Location
- 180 Presque Isle Rd. Ashland, Aroostook, Maine 04732 United States 46°37′40″N 68°23′39″W﻿ / ﻿46.627823°N 68.394184°W

Information
- Type: Pre-K, Kindergarten, Elementary, Middle, and High School
- Opened: September 8, 2010
- Superintendent: Gehrig T. Johnson
- School number: MSAD 32
- Principal: Joel Hall
- Faculty: 56
- Grades: Pre-K-12
- Hours in school day: 6 hr 40 min
- Classrooms: 30
- Campus size: 87,000 sq ft (8,100 m^{2})
- Colors: Orange, black, and white
- Athletics conference: Class D
- Sports: Golf, soccer, basketball, cross country skiing, and baseball/softball
- Mascot: Hornet
- Team name: Hornets
- Accreditation: New England Association of Schools and Colleges
- Communities served: Ashland, Garfield Plantation, Masardis, Oxbow Plantation, and Portage Lake
- Website: www.sad32.org

= Ashland District School =

Ashland District School is located in Ashland, Maine, United States. It is part of Maine School Administrative District 32, or MSAD 32, which serves Ashland, Garfield Plantation, Masardis, Oxbow, Portage Lake, and Sheridan, Maine. There is a student population of approximately 320 from school grades Pre-K–12, with fifty-six faculty members as well as administrators, a counselor and three support personnel. The school had achieved accredited status with the New England Association of Schools and Colleges.

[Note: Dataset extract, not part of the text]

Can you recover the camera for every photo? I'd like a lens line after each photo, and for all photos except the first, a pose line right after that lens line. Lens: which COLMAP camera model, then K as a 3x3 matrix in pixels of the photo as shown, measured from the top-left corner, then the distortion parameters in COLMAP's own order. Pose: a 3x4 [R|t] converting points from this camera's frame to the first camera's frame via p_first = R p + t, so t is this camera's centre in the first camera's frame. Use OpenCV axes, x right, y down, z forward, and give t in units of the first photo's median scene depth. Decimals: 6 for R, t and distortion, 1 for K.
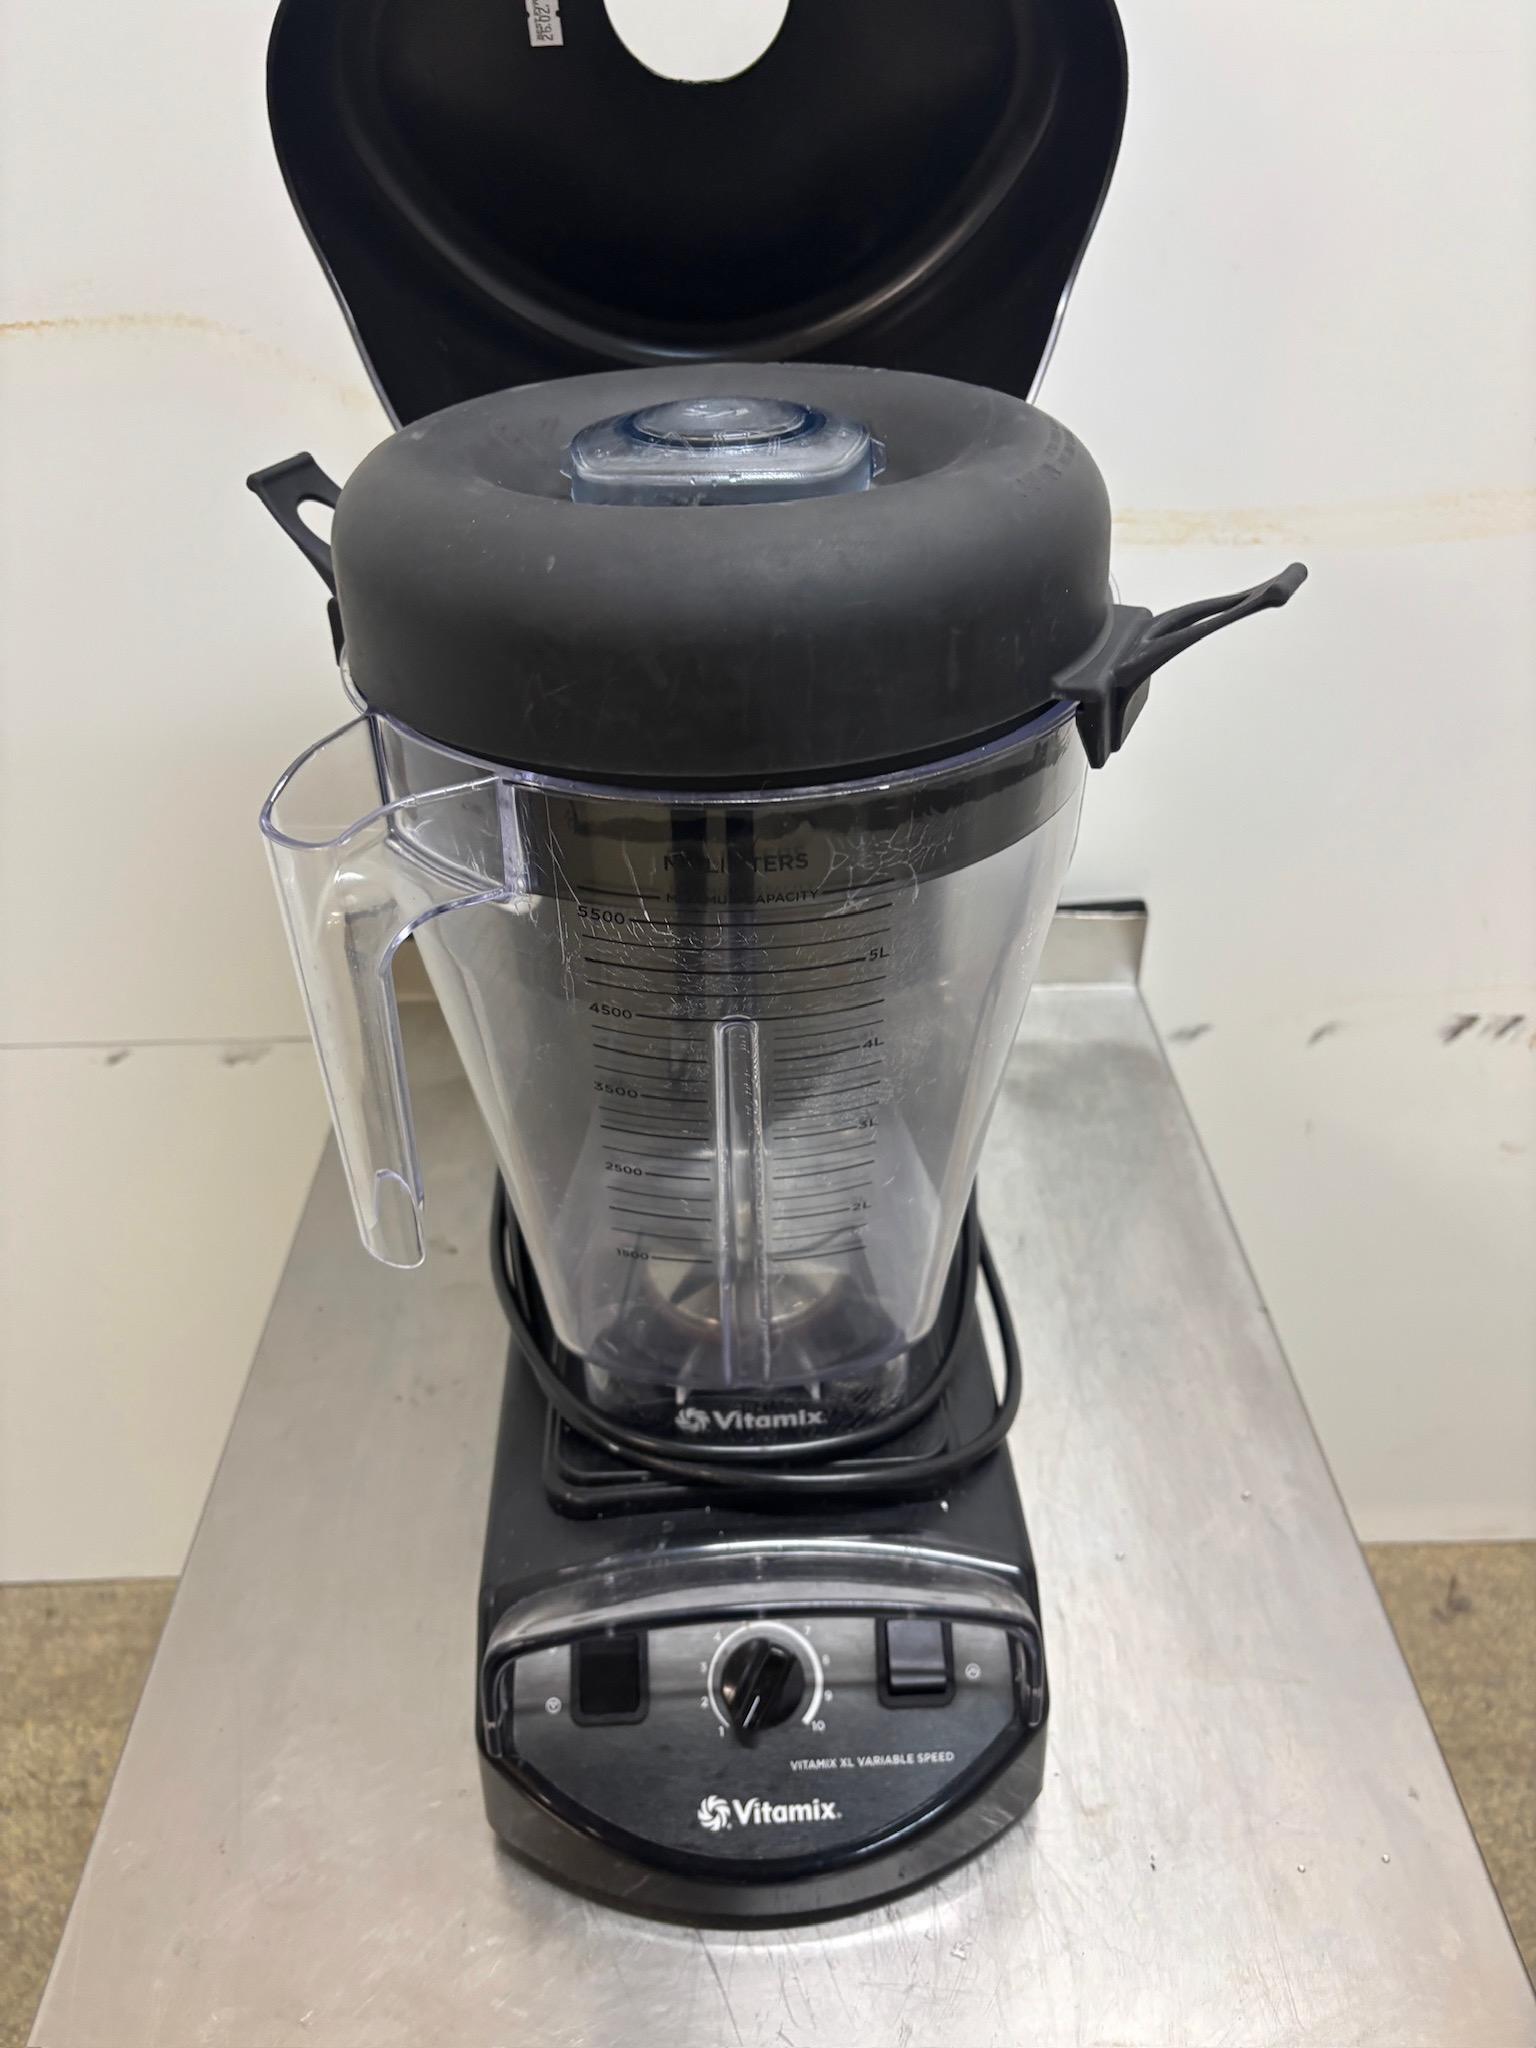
lens RADIAL K [[1591.5, 0, 790.7], [0, 1591.5, 1015.1], [0, 0, 1]] dist [0.024361, -0.032873]
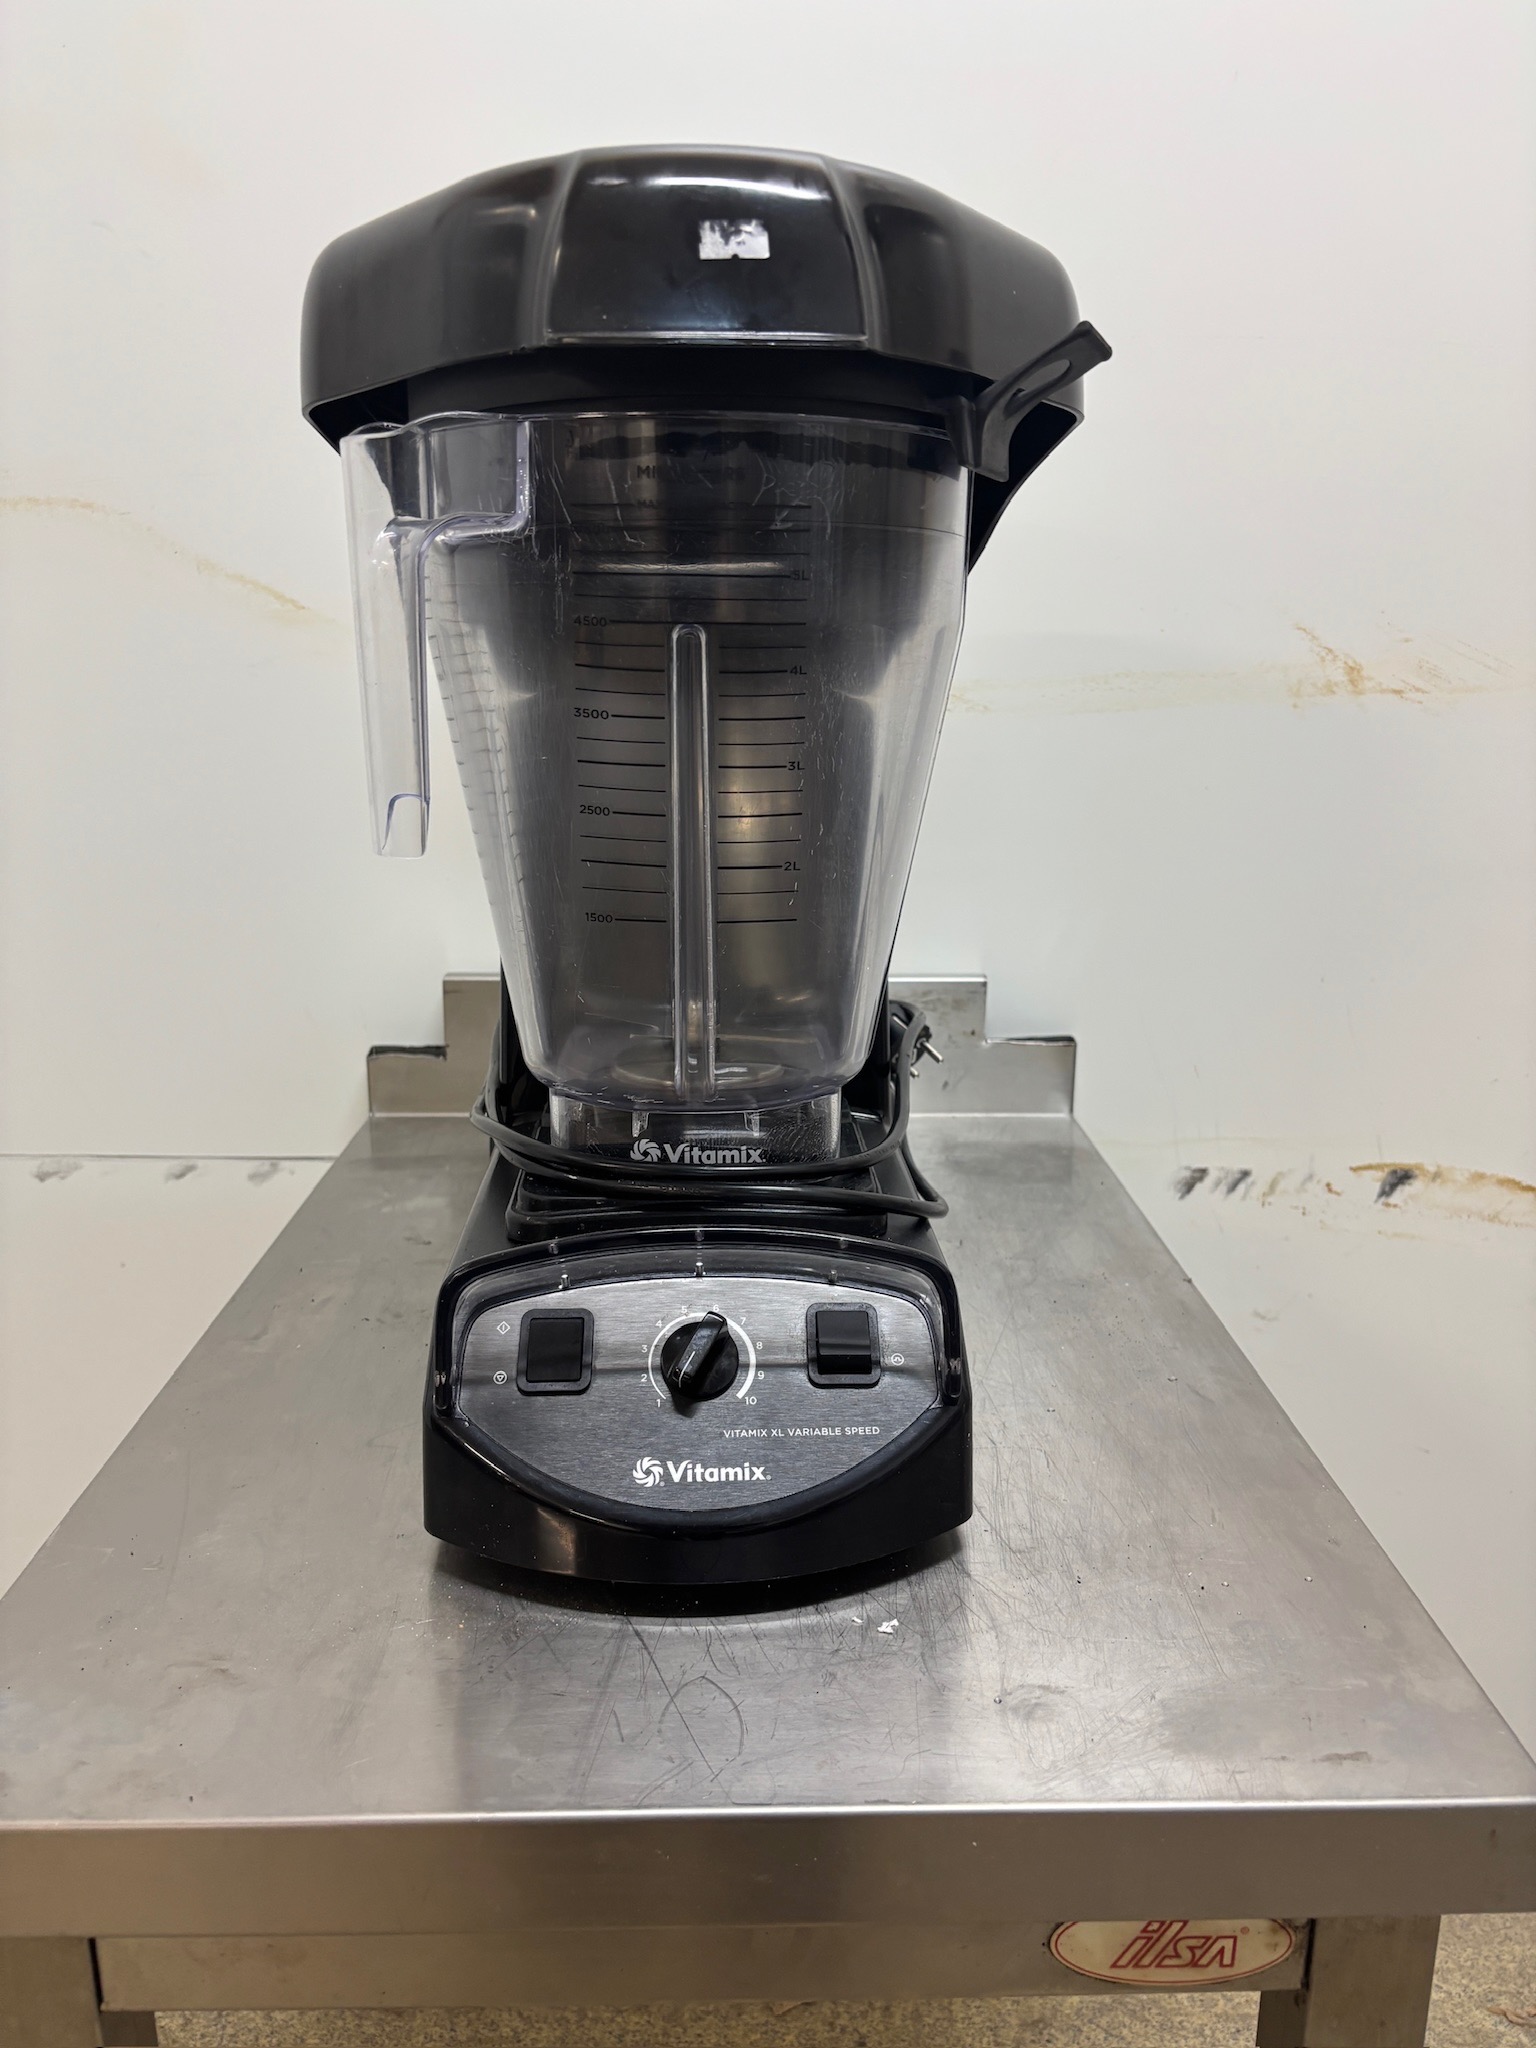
lens RADIAL K [[1591.5, 0, 787.9], [0, 1591.5, 1027.5], [0, 0, 1]] dist [0.024361, -0.032873]
pose [[0.999909, 0.012577, 0.004892, 0.031972], [-0.010101, 0.937910, -0.346732, 0.549890], [-0.008949, 0.346651, 0.937951, -0.069578]]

Sports programs offered at Ashland District School include: baseball, basketball, cheering, cross country, golf, softball, and soccer. The school's teams are known as the Ashland Hornets.

==History==
Ashland District School was designed by Lewis & Malm Architecture of Bucksport, Maine, residing where the old soccer and baseball/softball fields used to be. Construction began on August 19, 2008, and completed just in time for the 2010–2011 school year. A public open house was held on September 1, 2010, and week later opened to students for the first day of school on September 8, 2010. The new lighted soccer and baseball/softball fields are adjacent to the school where the Ashland Community High School used to be.

==Catchment==
The Maine Department of Education takes responsibility for coordinating school assignments in the unorganized territory. The state assigns Oxbow to Ashland District School. When Oxbow was a plantation, it was directly under the School Administrative District 32.